問題#Ⅰ005


問題#Ⅰ005 ★★☆☆

自然数$n$に対して、$10^n$を$13$で割った余りを$a_n$とおく。$a_n$は$0$から$12$までの整数である。以下の問いに答えよ。

(1)$a_{n+1}$は$10⁢a_n$を$13$で割った余りに等しいことを示せ。

(2)$a_1$、$a_2$、$\cdots$、$a_6$を求めよ。

(3)以下の3条件を満たす自然数$N$をすべて求めよ。

(ⅰ)$N$を十進法で表示したとき$6$桁となる。

(ⅱ)$N$を十進法で表示して、最初と最後の桁の数字を取り除くと$2016$となる。

(ⅲ)$N$は$13$で割り切れる。


《ポイント》

誘導設問に上手く乗りましょう。(1)は漸化式で与えられる数列の剰余に関する問題でよく登場するタイプの設問です。


《解答例》

(1)

$a_n$の定義より、ある自然数$k$、$l$を用いて$$10^n=13k+a_n\tag*{・・・①}$$ $$10^{n+1}=13k+a_{n+1}\tag*{・・・②}$$
と表せる。$①$の両辺に$10$を掛けると
$$10^{n+1}=10 \cdot 13k+10a_{n}\tag*{・・・③}$$となる。$②$と$③$より、$$13l+a_{n+1}=10 \cdot 13k+10a_{n}$$となる。$10a_n$を$13$で割った余りを $r$($0 \leqq r \leqq 12$)とすると、$10a_n=13k’+r$($k’$は整数)と表せるから、
$$13l+a_{n+1}=13(10k+k’)+r$$となる。左辺を$13$で割った余りは$a_{n+1}$であり、右辺を$13$で割った余りは$r$であるから、$a_{n+1}=r$ が成立する。故に$a_{n+1}$は$10a_n$を$13$で割った余りに等しい。

 

 

(2)

(1)で示した事実を利用して計算して、$a_1=10$、$a_2=9$、$a_3=12$、$a_4=3$、$a_5=4$、$a_6=1$ と求められる。

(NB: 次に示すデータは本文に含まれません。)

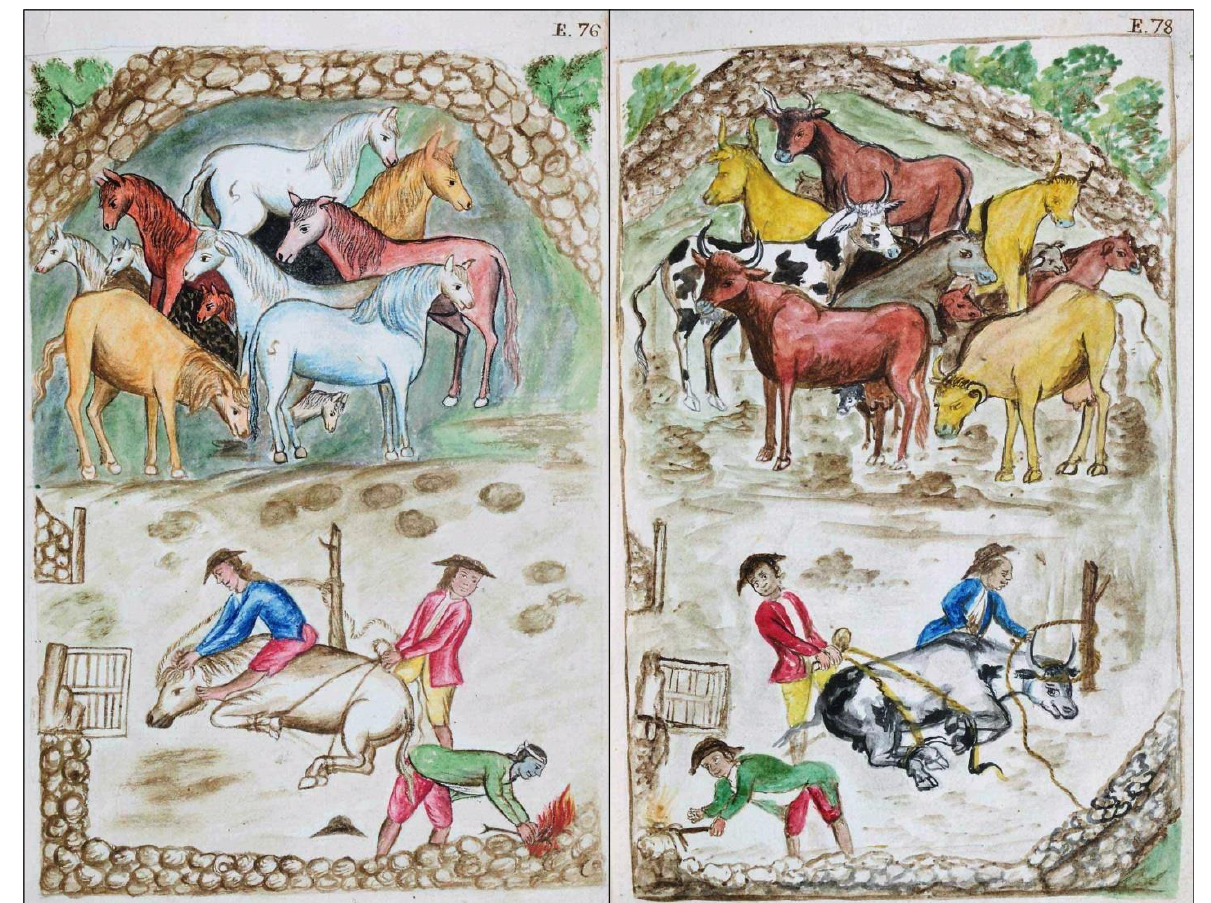
Figure 7. Colonial drawing depicting indigenous Andean branding cattle and horses inside corrals with stone walls. Anonymous watercolours from the 18th century. Public domain images from the Biblioteca Real, Madrid. Martínez Compañón, Trujillo del Perú, V.II /334/ E.76 y E.78. IBIS. Base de datos del Patrimonio Bibliográfico de Patrimonio Nacional.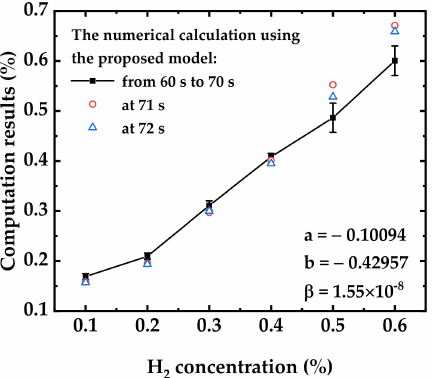
Figure 6. Fitting and calculation of hydrogen dynamic sensing under dry conditions. The black squares represent the fitting results obtained using the data in Figure 2a from 60 s to 70s. The red hollow circles and blue hollow triangles represent the concentration values calculated by substitute the current values from Figure 2a at 71 s and 72 s into the model (Equations (22) and (23)),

(答)$a_1=10$、$a_2=9$、$a_3=12$、$a_4=3$、$a_5=4$、$a_6=1$

 

(3)

$$20160=20000+100+60$$より、$20160$を$13$で割った余りは $2a_4+a_2+6a_1$ を$13$で割った余りに等しいから$10$である。
$x$、$y$を $1 \leqq x \leqq 9$、$0 \leqq y \leqq 9$ ・・・(*)を満たす整数とし、$N=x \cdot 10^5+20160+y$ と置いて$N$を$13$で割った余りを$R$とすると、(2)より $a_5=4$ だから、$R=4x+y+10$ である。(*)の範囲で$R$を$13$の倍数にする組($x$、$y$)は

$(2,\,8)$、$(3,\,4)$、$(4,\,0)$、$(5,\,9)$、$(6,\,5)$、$(7,\,1)$、$(9,\,6)$

であるから求める自然数$N$は、

$220168$、$320164$、$420160$、$520169$、$620165$、$720161$、$920166$

である。

(答)$N=220168$、$320164$、$420160$、$520169$、$620165$、$720161$、$920166$


《コメント》

誘導設問が丁寧なので解答の方針には困らないと思います。(3)は誘導設問の結果をうまく利用して解答しましょう。